Aug 27, 2007 16:37 GMT  ·  By

DirectX 10 is the graphics technology Microsoft introduced concomitantly with its latest operating system Windows Vista. But the Redmond company is also evolving DirectX and it is on the verge of introducing the next version, planned to be included into the fabric of the first service pack for Vista. Still, while Microsoft is not yet ready to breathe a word on Vista SP1 due to Sinofsky's Windows Omerta codenamed Translucency, DirectX 10.1 is a whole different thing altogether, mainly because of the intimate connection between Windows and the gaming industry, as Vista spells the future platform of choice for gamers worldwide.

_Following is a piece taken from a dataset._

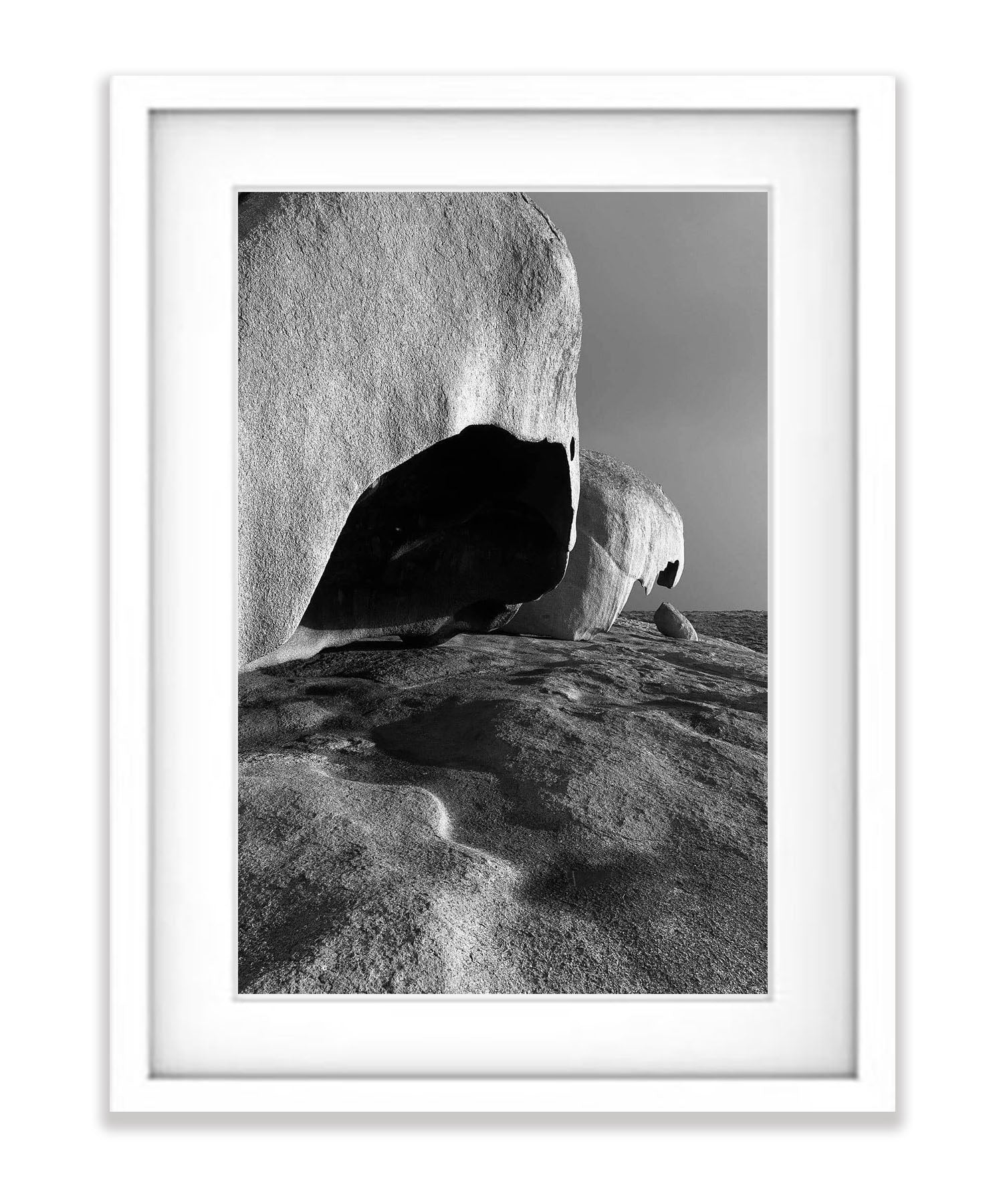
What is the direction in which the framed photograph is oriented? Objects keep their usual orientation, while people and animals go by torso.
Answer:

At this point in time Microsoft revealed that over 10 million people worldwide are using Windows Vista as their main gaming platform. An impressive share of all the shipped Vista licenses in the world have gone to the gaming community, in the context in which the adoption of the operating system has to be correlated with DirectX 10 graphics hardware.

But Microsoft is nowhere near the end of its DirectX saga and it is ready to make the next step with Vista SP1 and the built in DirectX 10.1. According to the Redmond company version 10.1 will feature improved texturing, surface tessellation, transparency/anti-aliasing and general computation all in an effort to deliver superior image quality and programmability on the side of the developers.

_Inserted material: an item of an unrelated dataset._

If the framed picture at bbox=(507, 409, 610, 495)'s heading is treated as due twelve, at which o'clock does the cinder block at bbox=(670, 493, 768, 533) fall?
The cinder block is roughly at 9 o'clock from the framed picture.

Chas. Boyd, Software Architect Windows Graphics, revealed that in the future development plans for DirectX, Microsoft will address "surface tessellation, accelerated texture compression, new compressed texture formats, better integration with CPUs and shader language evolution." In the same manner, the Redmond company will deal with delivering enhanced HDTV quality and CG Movie Quality and will seek to eliminate the existing programmability limitations, which can only be good new for developers.

With DirectX 10.1 Microsoft will also focus on "per Multi-RenderTarget blend modes, control of multisample AA, cube map arrays, more inter-stage registers and on improved precision," Boyd added. But apart from the work being poured into image quality and user experience improvements, Microsoft will also "enable procedural content generation (Textures and Meshes); dynamic scaling, and access to new hardware functionality, [while also addressing] CPU - GPU convergence."